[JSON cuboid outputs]
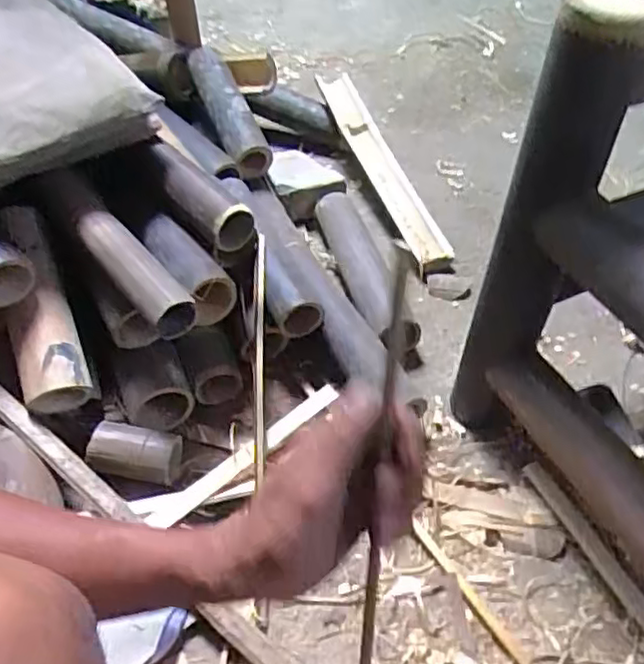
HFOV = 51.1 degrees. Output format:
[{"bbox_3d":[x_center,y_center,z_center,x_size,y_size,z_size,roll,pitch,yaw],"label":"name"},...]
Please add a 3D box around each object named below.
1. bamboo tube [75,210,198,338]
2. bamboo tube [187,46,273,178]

[Assignment]
Find the string "bamboo" in the records, then copy each line where it occurs.

[Task output]
1. bamboo tube [75,210,198,338]
2. bamboo tube [187,46,273,178]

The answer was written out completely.